Cornell organizations, including the Darfur Action Group and STARS, a Holocaust and genocide awareness group, have been active in the past on Sudan and divestment. STARS had planned to agitate — with petitions and rallies — for divestment this fall, and leaders of both groups were surprised and pleased to hear of the university’s decision to divest.
“I think it’s absolutely fantastic that Cornell divested,” said Mariel Macher ’08, who is active in both groups. “It was,” she added, “completely unexpected.”
“It’s a sign of moral leadership at Cornell University,” Macher said. “We’re definitely not one of the firsts, but it’s fantastic that we’ve decided to divest as well.”
“Like [Skorton] said, [divestment] isn’t really a panacea for what’s going on in Darfur. But it’s a step in the right direction,” said Ray Bai ’07, president of STARS. “It seems as though our president has already taken the initiative on tackling this extremely important human rights issue.”
Prof. John Weiss, history, who advises the Darfur Action Group at Cornell, is concerned that the divestment is merely symbolic.
“It’s a move that is principally a symbolic move to establish the disapproval of the government of Sudan that is general among informed people in this country,” Weiss said.
“I’m not sure that it will do much to actually change the behavior of the government.”
The real effect, according to Weiss, is “calling attention to the longest ruling genocidal regime in history or at least in the 20th century.”
He said that DAG is exploring strategies to help the situation more directly – to aid in protecting civilians and aid workers and, ultimately, “reverse the genocide and allow people to return to their homes.”
Besides publicity for the movement to save Darfur, “you have to consider that [divestment] otherwise will not have a lot of effect,” Weiss argued.
Weiss said that even the United States government’s proposal — to replace African Union troops with UN troops — would be ineffective because of what he characterized as UN troops’ relative impotence.
“They’ll take more notes about bad things happening … but that’s about all they can do,” he said.
Still, Weiss, who will teach a spring course on genocidal regimes including Sudan, was optimistic about the University’s decision to divest.
“Symbols can in fact inspire people and can have results down the line,” he said.
Nationally, Portland, Maine-based activist Wells Staley-Mays is part of the movement to help the people of Darfur.
According to Staley-Mays, Portland is home to one of America’s largest populations of tribespeople from Darfur. With the help of organizations like the Portland NAACP, and PeaceAction Maine, activists spurred both houses of the state legislature to unanimous votes to divest $50 million from 18 companies that operate in Sudan.
The state pension fund, which would have to undertake the massive operation once the legislation passed, balked at first according to Staley-Mays.
“There was real resistance on the part of the Maine State Retirement System administration and employees,” Staley-Mays said.
However, less than one half of one percent of the pension fund was tied up in the barred companies, and the legislation gave the pension fund 18 months to divest.

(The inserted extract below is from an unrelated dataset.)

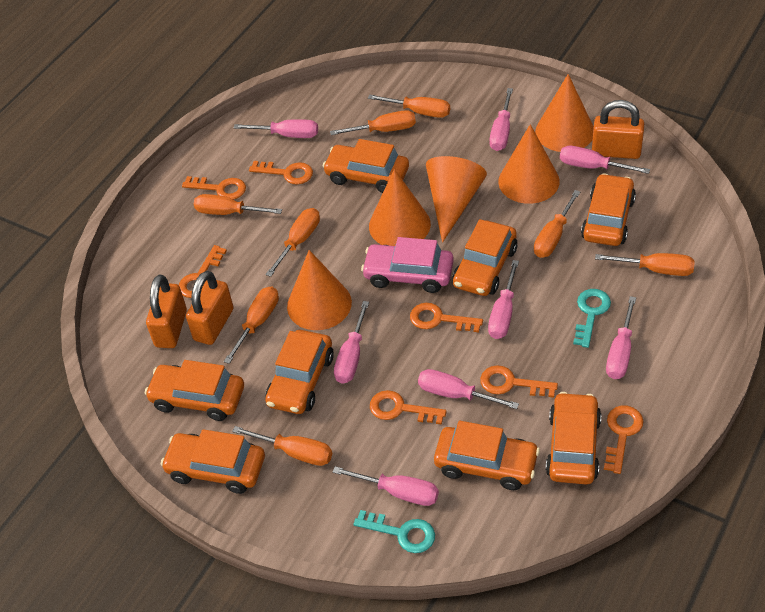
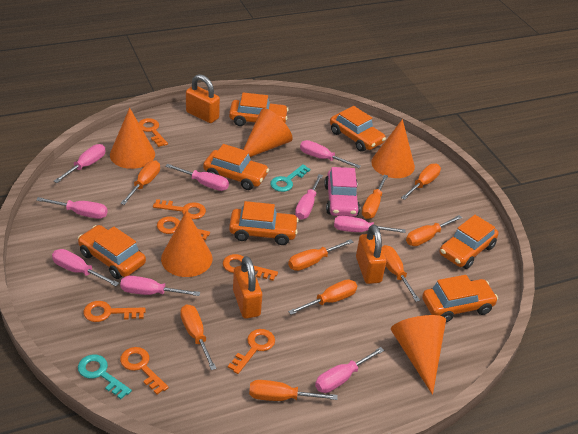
orange car: [145,360,244,421] [160,429,265,494] [265,330,334,414] [322,139,409,193] [434,421,540,490] [452,219,517,296] [546,392,601,485] [581,173,636,246] = 8 -> [78,225,146,279] [203,144,269,190] [229,93,289,126] [229,201,299,245] [330,106,386,152] [422,275,498,322] [440,215,498,269] = 7
orange screwdriver: [194,194,282,215] [224,287,279,364] [232,426,332,466] [266,208,320,277] [330,110,416,135] [368,94,450,118] [534,190,580,258] [595,253,695,276] = 8 -> [120,160,160,205] [180,304,217,370] [249,380,338,401] [288,239,354,271] [288,279,357,315] [362,175,388,219] [382,245,420,302] [401,164,441,200] [406,215,462,246] = 9
pink screwdriver: [234,119,318,138] [333,466,439,506] [334,301,369,384] [418,369,519,409] [488,260,519,339] [490,88,513,151] [560,146,650,174] [606,296,636,379] = 8 -> [36,197,108,219] [52,249,119,286] [54,144,106,183] [120,276,200,296] [165,164,229,191] [295,174,323,220] [300,140,361,168] [315,347,384,393] [334,216,406,233] = 9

Staley-Mays said that an appeal to the Republican Party’s origins in Abraham Lincoln and the abolition of slavery was instrumental in successfully lobbying for the legislation. In addition to the atrocities being committed in Darfur, Sudan is one of the worlds most active slave-trading countries, with Arabs from the north enslaving and trafficking in black Africans from the south. The south was in rebellion against the north from 1983 through 2005.
In South Africa in the 1980s, Staley-Mays said, divestment was crucial to ending apartheid.
In the case of Sudan, he said, “It deprives Sudan of the money they use to purchase the weapons they use against the South and the West.”